- **WORK TASK**
Output the listing below in full, exactly as written.

- **RECORDED INFORMATION**
-=-=-=-=-
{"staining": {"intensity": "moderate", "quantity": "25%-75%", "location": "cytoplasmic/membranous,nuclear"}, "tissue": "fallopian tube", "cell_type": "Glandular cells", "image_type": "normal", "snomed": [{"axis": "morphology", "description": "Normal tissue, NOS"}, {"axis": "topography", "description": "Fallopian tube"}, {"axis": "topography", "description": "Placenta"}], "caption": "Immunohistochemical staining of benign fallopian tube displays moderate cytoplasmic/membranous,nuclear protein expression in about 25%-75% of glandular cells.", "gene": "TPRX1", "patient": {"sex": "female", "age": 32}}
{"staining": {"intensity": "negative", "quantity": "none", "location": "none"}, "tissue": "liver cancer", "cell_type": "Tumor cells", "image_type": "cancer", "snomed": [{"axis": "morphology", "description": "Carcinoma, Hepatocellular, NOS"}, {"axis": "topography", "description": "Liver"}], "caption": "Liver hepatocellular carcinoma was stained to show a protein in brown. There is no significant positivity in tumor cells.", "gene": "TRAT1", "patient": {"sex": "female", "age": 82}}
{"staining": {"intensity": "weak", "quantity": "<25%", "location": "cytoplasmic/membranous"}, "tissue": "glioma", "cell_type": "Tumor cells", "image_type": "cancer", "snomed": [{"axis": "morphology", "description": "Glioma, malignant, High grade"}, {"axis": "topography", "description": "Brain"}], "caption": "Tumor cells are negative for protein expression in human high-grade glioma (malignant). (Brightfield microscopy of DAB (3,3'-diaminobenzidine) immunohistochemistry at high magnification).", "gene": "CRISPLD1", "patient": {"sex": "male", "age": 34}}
-=-=-=-=-
- **TASK RESPONSE**
{"staining": {"intensity": "moderate", "quantity": "25%-75%", "location": "cytoplasmic/membranous,nuclear"}, "tissue": "fallopian tube", "cell_type": "Glandular cells", "image_type": "normal", "snomed": [{"axis": "morphology", "description": "Normal tissue, NOS"}, {"axis": "topography", "description": "Fallopian tube"}, {"axis": "topography", "description": "Placenta"}], "caption": "Immunohistochemical staining of benign fallopian tube displays moderate cytoplasmic/membranous,nuclear protein expression in about 25%-75% of glandular cells.", "gene": "TPRX1", "patient": {"sex": "female", "age": 32}}
{"staining": {"intensity": "negative", "quantity": "none", "location": "none"}, "tissue": "liver cancer", "cell_type": "Tumor cells", "image_type": "cancer", "snomed": [{"axis": "morphology", "description": "Carcinoma, Hepatocellular, NOS"}, {"axis": "topography", "description": "Liver"}], "caption": "Liver hepatocellular carcinoma was stained to show a protein in brown. There is no significant positivity in tumor cells.", "gene": "TRAT1", "patient": {"sex": "female", "age": 82}}
{"staining": {"intensity": "weak", "quantity": "<25%", "location": "cytoplasmic/membranous"}, "tissue": "glioma", "cell_type": "Tumor cells", "image_type": "cancer", "snomed": [{"axis": "morphology", "description": "Glioma, malignant, High grade"}, {"axis": "topography", "description": "Brain"}], "caption": "Tumor cells are negative for protein expression in human high-grade glioma (malignant). (Brightfield microscopy of DAB (3,3'-diaminobenzidine) immunohistochemistry at high magnification).", "gene": "CRISPLD1", "patient": {"sex": "male", "age": 34}}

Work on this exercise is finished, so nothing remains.